Meghan Erin Stabile was born on July 26, 1982 in Grand Prairie, Texas, to Gina Marie Skidds. Her father was not part of her upbringing and she was raised primarily by Mr. Freeman and his aunt in Dover, New Hampshire. Her relationship with her mother, who died last year, was difficult, she told the Times in 2013. Some kind of terrible quality.

“I was kicked out of four schools — three high schools and one junior high school,” she said. “For the fight. I experienced a lot, and I did it. It didn’t break me. So by always having that strength, all types of situations I was able to get over it. “

She enrolled in Berkeley as a singer and guitarist, but Freeman said in a telephone interview that she couldn’t overcome her stage phobia and quickly focused on the music business. She also got a job as a bartender at Wally’s Cafe, a jazz club in Boston, and began to absorb her jazz scene.

She started producing, and her grandmother said, “I have nothing but a brain and a pencil,” adding that she especially liked helping up-and-coming musicians, even though she didn’t have much money.

“She did everything she did, but it was always scrambled,” Freeman said.

As Stabile’s reputation grew, some of her shows took place in good-sized venues. For example, in 2013 she booked a 19-piece Revive Big Band in the Highland Bowl in Manhattan, where dancer Savion Glover appeared side by side. However, such an event believed in the operation of one of her staff.

“The illusion outside is amazing,” she told the Times. “Everyone thinks we are this huge business. But look. I’m sitting here.”

In 2013, Ms. Stabile signed a contract to produce and curate Blue Note records, and released “Revive Music Presents: Supreme Sonacy Vol. 1” in 2015.

“The idea of ​​a modern jazz lineage that is, of course, hip-hop savvy, rather than math, influences much of this music,” Nate Chinen wrote in a review of the record at the Times. I am.

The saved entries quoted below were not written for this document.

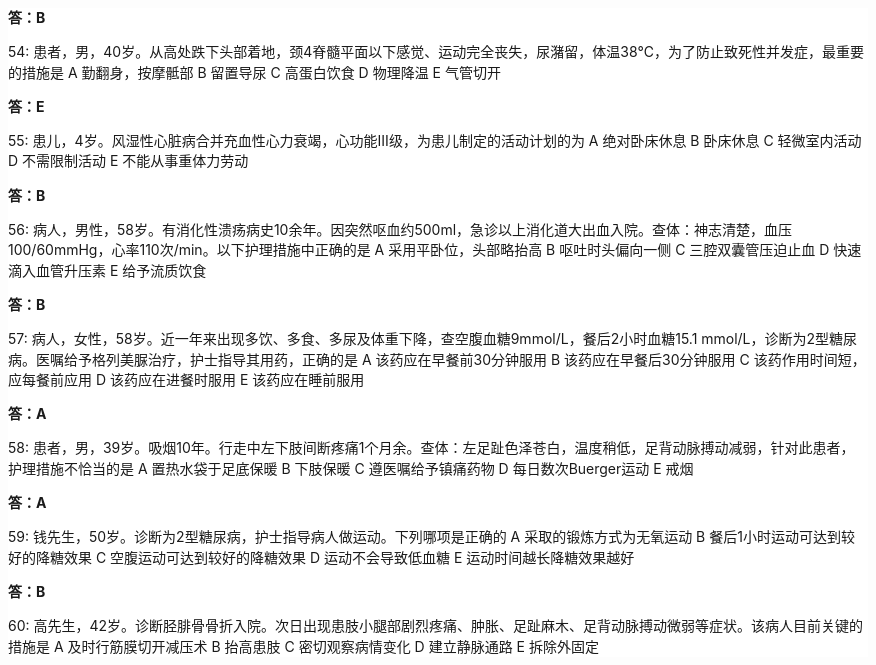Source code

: **答：B**

54: 患者，男，40岁。从高处跌下头部着地，颈4脊髓平面以下感觉、运动完全丧失，尿潴留，体温38℃，为了防止致死性并发症，最重要的措施是
A 勤翻身，按摩骶部
B 留置导尿
C 高蛋白饮食
D 物理降温
E 气管切开

**答：E**

55: 患儿，4岁。风湿性心脏病合并充血性心力衰竭，心功能Ⅲ级，为患儿制定的活动计划的为
A 绝对卧床休息
B 卧床休息
C 轻微室内活动
D 不需限制活动
E 不能从事重体力劳动

**答：B**

56: 病人，男性，58岁。有消化性溃疡病史10余年。因突然呕血约500ml，急诊以上消化道大出血入院。查体：神志清楚，血压100/60mmHg，心率110次/min。以下护理措施中正确的是
A 采用平卧位，头部略抬高
B 呕吐时头偏向一侧
C 三腔双囊管压迫止血
D 快速滴入血管升压素
E 给予流质饮食

**答：B**

57: 病人，女性，58岁。近一年来出现多饮、多食、多尿及体重下降，查空腹血糖9mmol/L，餐后2小时血糖15.1 mmol/L，诊断为2型糖尿病。医嘱给予格列美脲治疗，护士指导其用药，正确的是
A 该药应在早餐前30分钟服用
B 该药应在早餐后30分钟服用
C 该药作用时间短，应每餐前应用
D 该药应在进餐时服用
E 该药应在睡前服用

**答：A**

58: 患者，男，39岁。吸烟10年。行走中左下肢间断疼痛1个月余。查体：左足趾色泽苍白，温度稍低，足背动脉搏动减弱，针对此患者，护理措施不恰当的是
A 置热水袋于足底保暖
B 下肢保暖
C 遵医嘱给予镇痛药物
D 每日数次Buerger运动
E 戒烟

**答：A**

59: 钱先生，50岁。诊断为2型糖尿病，护士指导病人做运动。下列哪项是正确的
A 采取的锻炼方式为无氧运动
B 餐后1小时运动可达到较好的降糖效果
C 空腹运动可达到较好的降糖效果
D 运动不会导致低血糖
E 运动时间越长降糖效果越好

**答：B**

60: 高先生，42岁。诊断胫腓骨骨折入院。次日出现患肢小腿部剧烈疼痛、肿胀、足趾麻木、足背动脉搏动微弱等症状。该病人目前关键的措施是
A 及时行筋膜切开减压术
B 抬高患肢
C 密切观察病情变化
D 建立静脉通路
E 拆除外固定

In recent years, Stabile has reduced production activities with an emphasis on his own health. but, 2017 interview She said on the website CQP that she thought her years of work helped connect two different worlds.

“When I first started promoting the show, I had to learn how to promote it, especially to the heads of jazz, especially hip-hop,” she said. “I had to find a way to seduce them. If I called it a jazz show, hip hop heads didn’t buy tickets. If I called it a hip hop show , Jazzhead wouldn’t buy a ticket.

“So I had to create a new story early on. When we took them to the room and they listened to the music, we couldn’t deny how fresh it was. . “

In addition to her grandmother, Ms. Stabile is survived by her brother Michael Skidds and her sister Caitlyn Chaloux.

Freeman said Stabile had a long-term goal inspired by her own difficulties, although she reduced production activities.

“She wanted to promote a wellness center for jazz musicians. They could go to her center when they didn’t have a gig and were having a hard time,” she said. Told.